Aim of the task: The expected result is a word-for-word copy of the entries, minus any pictures.

╭──

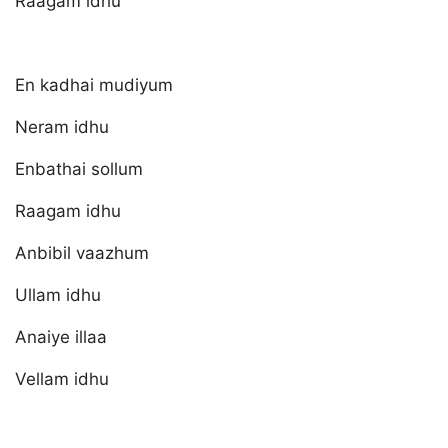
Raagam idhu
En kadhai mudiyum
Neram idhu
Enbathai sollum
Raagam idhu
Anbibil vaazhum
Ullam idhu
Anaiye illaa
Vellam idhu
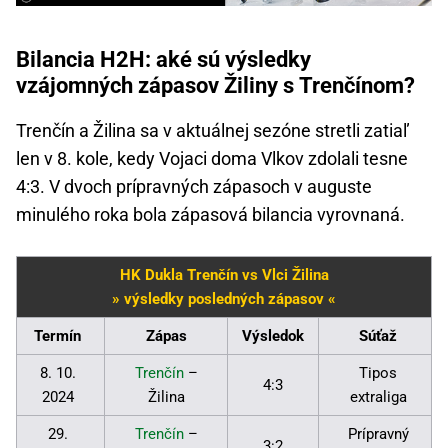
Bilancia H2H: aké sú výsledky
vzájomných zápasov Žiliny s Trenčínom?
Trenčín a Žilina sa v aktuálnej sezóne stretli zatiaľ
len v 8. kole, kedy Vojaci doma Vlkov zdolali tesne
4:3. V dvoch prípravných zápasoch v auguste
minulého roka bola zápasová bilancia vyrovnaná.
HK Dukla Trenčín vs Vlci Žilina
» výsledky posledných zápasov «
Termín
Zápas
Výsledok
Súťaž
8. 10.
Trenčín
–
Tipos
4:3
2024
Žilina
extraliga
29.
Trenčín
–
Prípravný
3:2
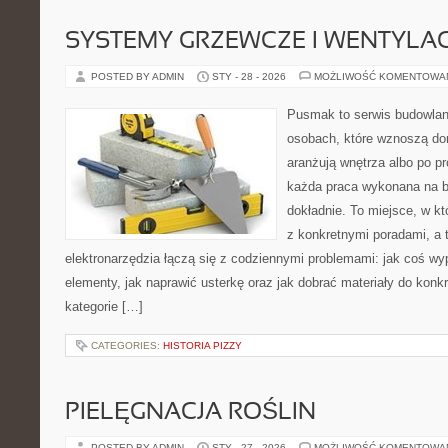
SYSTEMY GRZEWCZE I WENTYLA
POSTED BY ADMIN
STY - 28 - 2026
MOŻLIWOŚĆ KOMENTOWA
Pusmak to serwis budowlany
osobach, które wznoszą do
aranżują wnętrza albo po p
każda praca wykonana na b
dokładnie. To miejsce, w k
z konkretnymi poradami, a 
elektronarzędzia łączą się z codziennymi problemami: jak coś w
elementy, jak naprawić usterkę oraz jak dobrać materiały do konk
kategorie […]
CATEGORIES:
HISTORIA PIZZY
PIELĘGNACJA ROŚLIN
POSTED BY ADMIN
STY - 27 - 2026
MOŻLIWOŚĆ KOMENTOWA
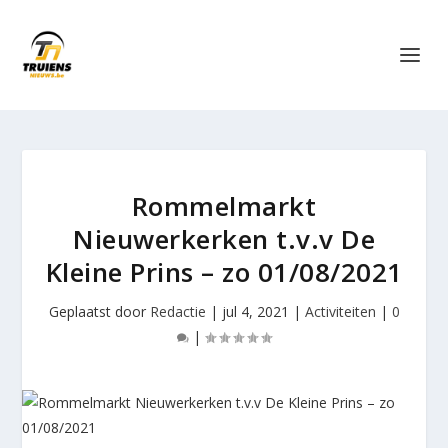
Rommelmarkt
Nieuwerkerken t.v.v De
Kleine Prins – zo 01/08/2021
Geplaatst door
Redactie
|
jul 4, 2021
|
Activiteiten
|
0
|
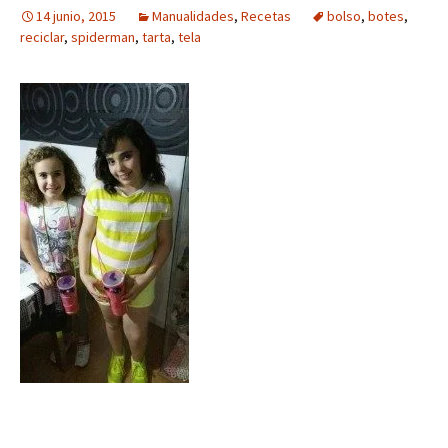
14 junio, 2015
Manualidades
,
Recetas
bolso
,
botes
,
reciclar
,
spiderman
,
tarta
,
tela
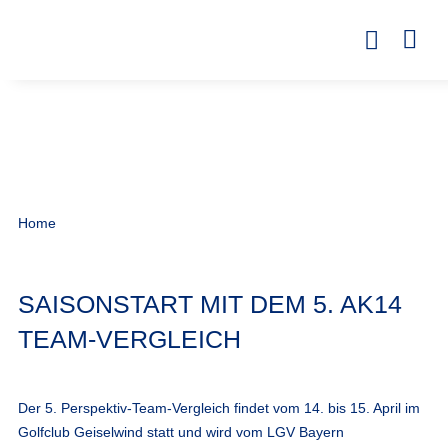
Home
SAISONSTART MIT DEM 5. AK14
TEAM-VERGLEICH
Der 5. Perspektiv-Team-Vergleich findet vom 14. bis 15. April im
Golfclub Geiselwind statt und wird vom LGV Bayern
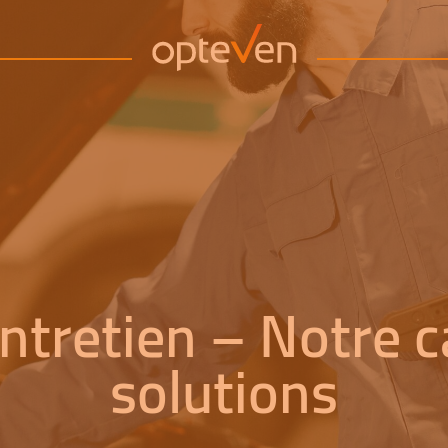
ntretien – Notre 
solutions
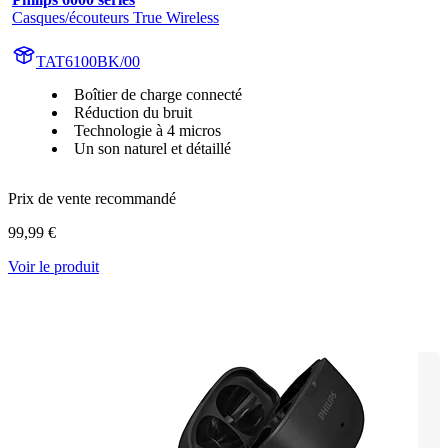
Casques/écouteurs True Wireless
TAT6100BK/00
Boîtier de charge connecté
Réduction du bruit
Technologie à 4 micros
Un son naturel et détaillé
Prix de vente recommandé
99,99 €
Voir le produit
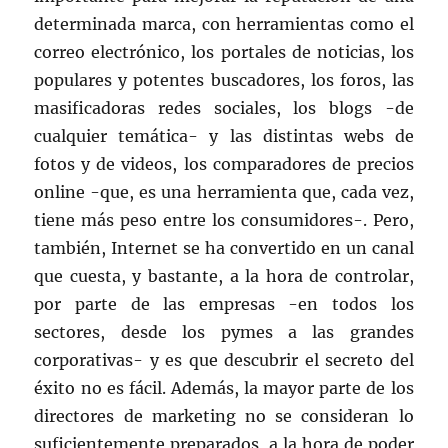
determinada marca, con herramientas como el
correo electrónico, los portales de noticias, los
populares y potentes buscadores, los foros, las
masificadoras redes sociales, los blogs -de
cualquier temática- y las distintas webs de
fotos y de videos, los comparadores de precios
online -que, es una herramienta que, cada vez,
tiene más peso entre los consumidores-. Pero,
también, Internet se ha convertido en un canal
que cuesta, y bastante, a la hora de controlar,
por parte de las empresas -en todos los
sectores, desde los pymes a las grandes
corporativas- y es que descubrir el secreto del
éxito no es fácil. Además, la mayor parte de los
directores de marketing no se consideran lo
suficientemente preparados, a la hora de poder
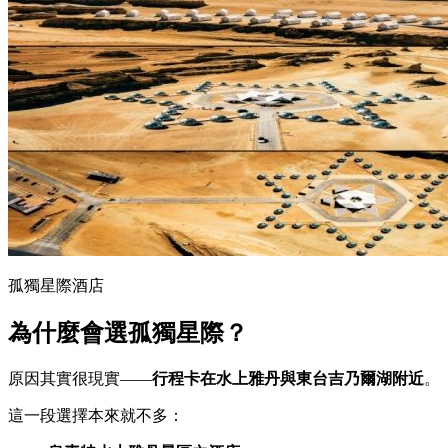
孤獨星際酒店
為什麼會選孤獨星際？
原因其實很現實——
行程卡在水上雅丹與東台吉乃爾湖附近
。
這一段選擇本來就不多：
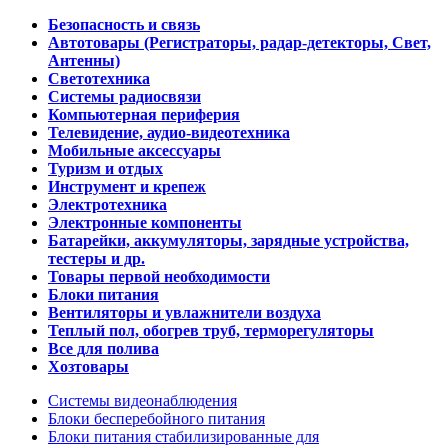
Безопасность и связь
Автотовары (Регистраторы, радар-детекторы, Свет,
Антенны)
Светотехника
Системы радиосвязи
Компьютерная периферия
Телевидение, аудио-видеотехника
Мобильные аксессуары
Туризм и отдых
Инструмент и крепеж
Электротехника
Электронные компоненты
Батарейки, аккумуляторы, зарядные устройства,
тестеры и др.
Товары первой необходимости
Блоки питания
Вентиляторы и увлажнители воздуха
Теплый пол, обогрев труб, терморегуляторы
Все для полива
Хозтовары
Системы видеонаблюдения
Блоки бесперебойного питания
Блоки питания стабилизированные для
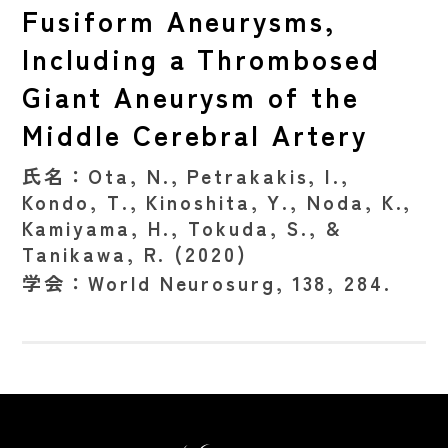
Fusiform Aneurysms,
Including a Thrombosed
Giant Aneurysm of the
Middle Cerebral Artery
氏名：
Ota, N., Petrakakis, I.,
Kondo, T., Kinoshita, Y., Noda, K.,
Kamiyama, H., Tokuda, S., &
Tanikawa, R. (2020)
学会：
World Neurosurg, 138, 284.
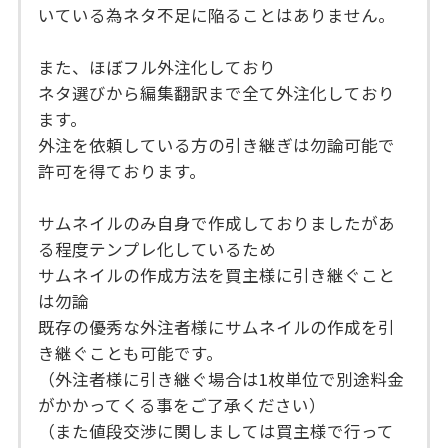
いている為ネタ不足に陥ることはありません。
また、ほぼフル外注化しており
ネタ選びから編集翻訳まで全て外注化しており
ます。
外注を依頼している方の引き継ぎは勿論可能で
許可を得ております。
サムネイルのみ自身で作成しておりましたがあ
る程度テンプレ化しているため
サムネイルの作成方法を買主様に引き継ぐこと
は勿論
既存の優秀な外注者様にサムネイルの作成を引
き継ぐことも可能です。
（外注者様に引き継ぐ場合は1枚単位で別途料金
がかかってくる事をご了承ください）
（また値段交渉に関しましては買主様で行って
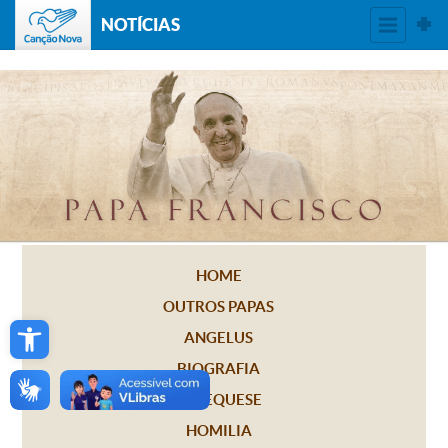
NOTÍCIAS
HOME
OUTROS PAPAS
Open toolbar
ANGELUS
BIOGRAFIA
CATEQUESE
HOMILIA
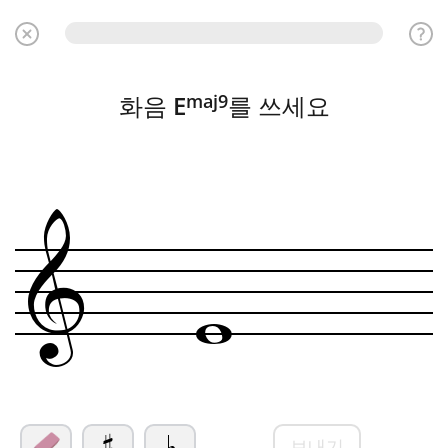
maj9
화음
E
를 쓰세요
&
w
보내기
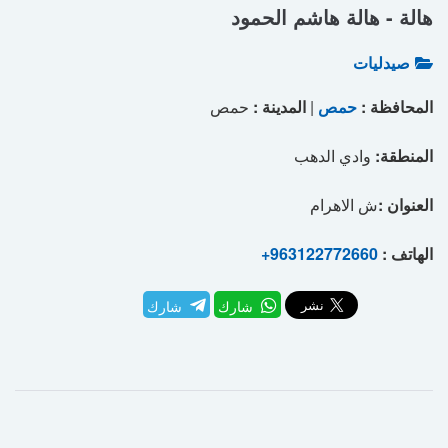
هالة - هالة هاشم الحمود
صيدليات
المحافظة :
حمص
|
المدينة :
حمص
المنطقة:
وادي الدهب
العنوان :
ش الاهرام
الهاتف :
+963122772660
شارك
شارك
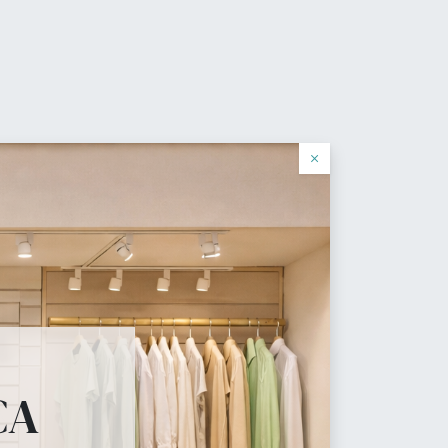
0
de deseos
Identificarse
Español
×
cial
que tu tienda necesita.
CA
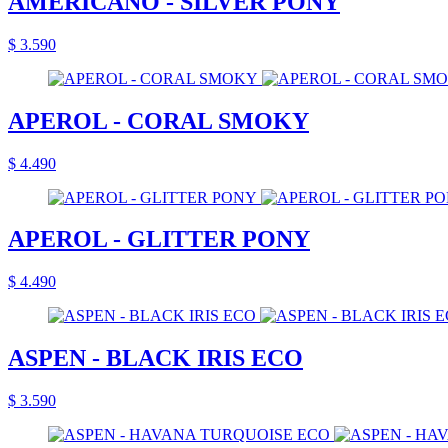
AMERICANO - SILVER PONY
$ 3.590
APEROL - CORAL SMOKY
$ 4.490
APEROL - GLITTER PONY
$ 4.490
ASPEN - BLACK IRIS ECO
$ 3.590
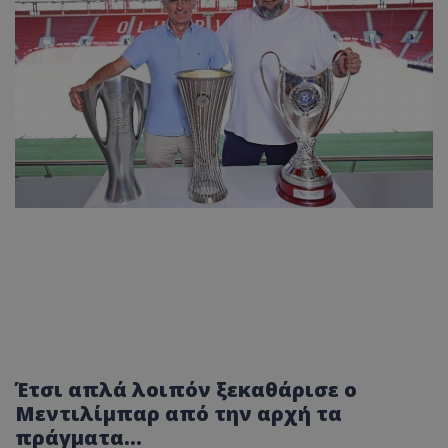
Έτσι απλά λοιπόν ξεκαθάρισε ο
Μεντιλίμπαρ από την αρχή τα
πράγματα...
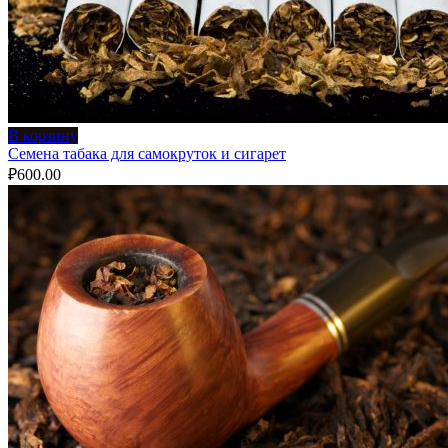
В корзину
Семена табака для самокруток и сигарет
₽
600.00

╰──

Your solution:
Raagam idhu
En kadhai mudiyum
Neram idhu
Enbathai sollum
Raagam idhu
Anbibil vaazhum
Ullam idhu
Anaiye illaa
Vellam idhu
Bilancia H2H: aké sú výsledky
vzájomných zápasov Žiliny s Trenčínom?
Trenčín a Žilina sa v aktuálnej sezóne stretli zatiaľ
len v 8. kole, kedy Vojaci doma Vlkov zdolali tesne
4:3. V dvoch prípravných zápasoch v auguste
minulého roka bola zápasová bilancia vyrovnaná.
HK Dukla Trenčín vs Vlci Žilina
» výsledky posledných zápasov «
Termín
Zápas
Výsledok
Súťaž
8. 10.
Trenčín
–
Tipos
4:3
2024
Žilina
extraliga
29.
Trenčín
–
Prípravný
3:2
SYSTEMY GRZEWCZE I WENTYLA
POSTED BY ADMIN
STY - 28 - 2026
MOŻLIWOŚĆ KOMENTOWA
Pusmak to serwis budowlany
osobach, które wznoszą do
aranżują wnętrza albo po p
każda praca wykonana na b
dokładnie. To miejsce, w k
z konkretnymi poradami, a 
elektronarzędzia łączą się z codziennymi problemami: jak coś w
elementy, jak naprawić usterkę oraz jak dobrać materiały do konk
kategorie […]
CATEGORIES:
HISTORIA PIZZY
PIELĘGNACJA ROŚLIN
POSTED BY ADMIN
STY - 27 - 2026
MOŻLIWOŚĆ KOMENTOWA
Rommelmarkt
Nieuwerkerken t.v.v De
Kleine Prins – zo 01/08/2021
Geplaatst door
Redactie
|
jul 4, 2021
|
Activiteiten
|
0
|
14 junio, 2015
Manualidades
,
Recetas
bolso
,
botes
,
reciclar
,
spiderman
,
tarta
,
tela
Home
SAISONSTART MIT DEM 5. AK14
TEAM-VERGLEICH
Der 5. Perspektiv-Team-Vergleich findet vom 14. bis 15. April im
Golfclub Geiselwind statt und wird vom LGV Bayern
ntretien – Notre 
solutions
Casques/écouteurs True Wireless
TAT6100BK/00
Boîtier de charge connecté
Réduction du bruit
Technologie à 4 micros
Un son naturel et détaillé
Prix de vente recommandé
99,99 €
Voir le produit
determinada marca, con herramientas como el
correo electrónico, los portales de noticias, los
populares y potentes buscadores, los foros, las
masificadoras redes sociales, los blogs -de
cualquier temática- y las distintas webs de
fotos y de videos, los comparadores de precios
online -que, es una herramienta que, cada vez,
tiene más peso entre los consumidores-. Pero,
también, Internet se ha convertido en un canal
que cuesta, y bastante, a la hora de controlar,
por parte de las empresas -en todos los
sectores, desde los pymes a las grandes
corporativas- y es que descubrir el secreto del
éxito no es fácil. Además, la mayor parte de los
directores de marketing no se consideran lo
suficientemente preparados, a la hora de poder
孤獨星際酒店
為什麼會選孤獨星際？
原因其實很現實——
行程卡在水上雅丹與東台吉乃爾湖附近
。
這一段選擇本來就不多：
Безопасность и связь
Автотовары (Регистраторы, радар-детекторы, Свет,
Антенны)
Светотехника
Системы радиосвязи
Компьютерная периферия
Телевидение, аудио-видеотехника
Мобильные аксессуары
Туризм и отдых
Инструмент и крепеж
Электротехника
Электронные компоненты
Батарейки, аккумуляторы, зарядные устройства,
тестеры и др.
Товары первой необходимости
Блоки питания
Вентиляторы и увлажнители воздуха
Теплый пол, обогрев труб, терморегуляторы
Все для полива
Хозтовары
Системы видеонаблюдения
Блоки бесперебойного питания
Блоки питания стабилизированные для
Fusiform Aneurysms,
Including a Thrombosed
Giant Aneurysm of the
Middle Cerebral Artery
氏名：
Ota, N., Petrakakis, I.,
Kondo, T., Kinoshita, Y., Noda, K.,
Kamiyama, H., Tokuda, S., &
Tanikawa, R. (2020)
学会：
World Neurosurg, 138, 284.
いている為ネタ不足に陥ることはありません。
また、ほぼフル外注化しており
ネタ選びから編集翻訳まで全て外注化しており
ます。
外注を依頼している方の引き継ぎは勿論可能で
許可を得ております。
サムネイルのみ自身で作成しておりましたがあ
る程度テンプレ化しているため
サムネイルの作成方法を買主様に引き継ぐこと
は勿論
既存の優秀な外注者様にサムネイルの作成を引
き継ぐことも可能です。
（外注者様に引き継ぐ場合は1枚単位で別途料金
がかかってくる事をご了承ください）
（また値段交渉に関しましては買主様で行って
NOTÍCIAS
HOME
OUTROS PAPAS
Open toolbar
ANGELUS
BIOGRAFIA
CATEQUESE
HOMILIA
maj9
화음
E
를 쓰세요
&
w
보내기
هالة - هالة هاشم الحمود
صيدليات
المحافظة :
حمص
|
المدينة :
حمص
المنطقة:
وادي الدهب
العنوان :
ش الاهرام
الهاتف :
+963122772660
شارك
شارك
0
de deseos
Identificarse
Español
×
cial
que tu tienda necesita.
CA
AMERICANO - SILVER PONY
$ 3.590
APEROL - CORAL SMOKY
$ 4.490
APEROL - GLITTER PONY
$ 4.490
ASPEN - BLACK IRIS ECO
$ 3.590
Έτσι απλά λοιπόν ξεκαθάρισε ο
Μεντιλίμπαρ από την αρχή τα
πράγματα...
В корзину
Семена табака для самокруток и сигарет
₽
600.00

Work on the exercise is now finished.